PROVIDED RECORDS below:

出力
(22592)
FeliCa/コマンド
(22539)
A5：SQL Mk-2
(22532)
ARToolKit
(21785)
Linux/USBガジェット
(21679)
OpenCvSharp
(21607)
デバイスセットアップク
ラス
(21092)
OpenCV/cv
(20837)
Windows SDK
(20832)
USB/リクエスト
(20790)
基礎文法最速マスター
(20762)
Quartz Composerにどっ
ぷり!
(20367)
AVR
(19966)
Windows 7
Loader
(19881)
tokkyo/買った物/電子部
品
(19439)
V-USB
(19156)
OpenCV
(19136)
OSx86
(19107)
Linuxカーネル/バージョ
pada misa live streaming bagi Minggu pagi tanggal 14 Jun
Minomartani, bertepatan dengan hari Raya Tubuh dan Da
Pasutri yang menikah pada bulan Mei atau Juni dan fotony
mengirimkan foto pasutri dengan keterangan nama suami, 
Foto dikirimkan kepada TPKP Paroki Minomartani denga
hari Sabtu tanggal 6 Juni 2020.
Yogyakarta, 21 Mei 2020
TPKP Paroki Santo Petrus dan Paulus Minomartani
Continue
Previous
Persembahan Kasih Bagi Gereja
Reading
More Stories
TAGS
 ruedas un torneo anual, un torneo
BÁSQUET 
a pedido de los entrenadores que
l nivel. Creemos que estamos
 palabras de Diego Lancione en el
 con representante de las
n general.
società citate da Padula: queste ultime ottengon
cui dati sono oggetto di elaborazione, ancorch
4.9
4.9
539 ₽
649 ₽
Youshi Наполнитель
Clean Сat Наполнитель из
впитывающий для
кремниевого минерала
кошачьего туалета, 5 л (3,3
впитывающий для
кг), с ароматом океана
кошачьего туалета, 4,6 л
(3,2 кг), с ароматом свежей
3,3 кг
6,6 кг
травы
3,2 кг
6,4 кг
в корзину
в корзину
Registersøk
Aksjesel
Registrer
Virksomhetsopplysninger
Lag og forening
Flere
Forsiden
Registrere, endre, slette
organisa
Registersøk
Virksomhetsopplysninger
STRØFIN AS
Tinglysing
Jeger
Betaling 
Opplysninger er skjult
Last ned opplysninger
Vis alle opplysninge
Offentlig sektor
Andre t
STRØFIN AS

End of PROVIDED RECORDS.

■ EXERCISE DIRECTIONS ■
Beginning with the line that contains "Youshi Наполнитель", retype every remaining line of the listing exactly, ending with the last one.

■ OUTPUT OF THE EXERCISE ■
Youshi Наполнитель
Clean Сat Наполнитель из
впитывающий для
кремниевого минерала
кошачьего туалета, 5 л (3,3
впитывающий для
кг), с ароматом океана
кошачьего туалета, 4,6 л
(3,2 кг), с ароматом свежей
3,3 кг
6,6 кг
травы
3,2 кг
6,4 кг
в корзину
в корзину
Registersøk
Aksjesel
Registrer
Virksomhetsopplysninger
Lag og forening
Flere
Forsiden
Registrere, endre, slette
organisa
Registersøk
Virksomhetsopplysninger
STRØFIN AS
Tinglysing
Jeger
Betaling 
Opplysninger er skjult
Last ned opplysninger
Vis alle opplysninge
Offentlig sektor
Andre t
STRØFIN AS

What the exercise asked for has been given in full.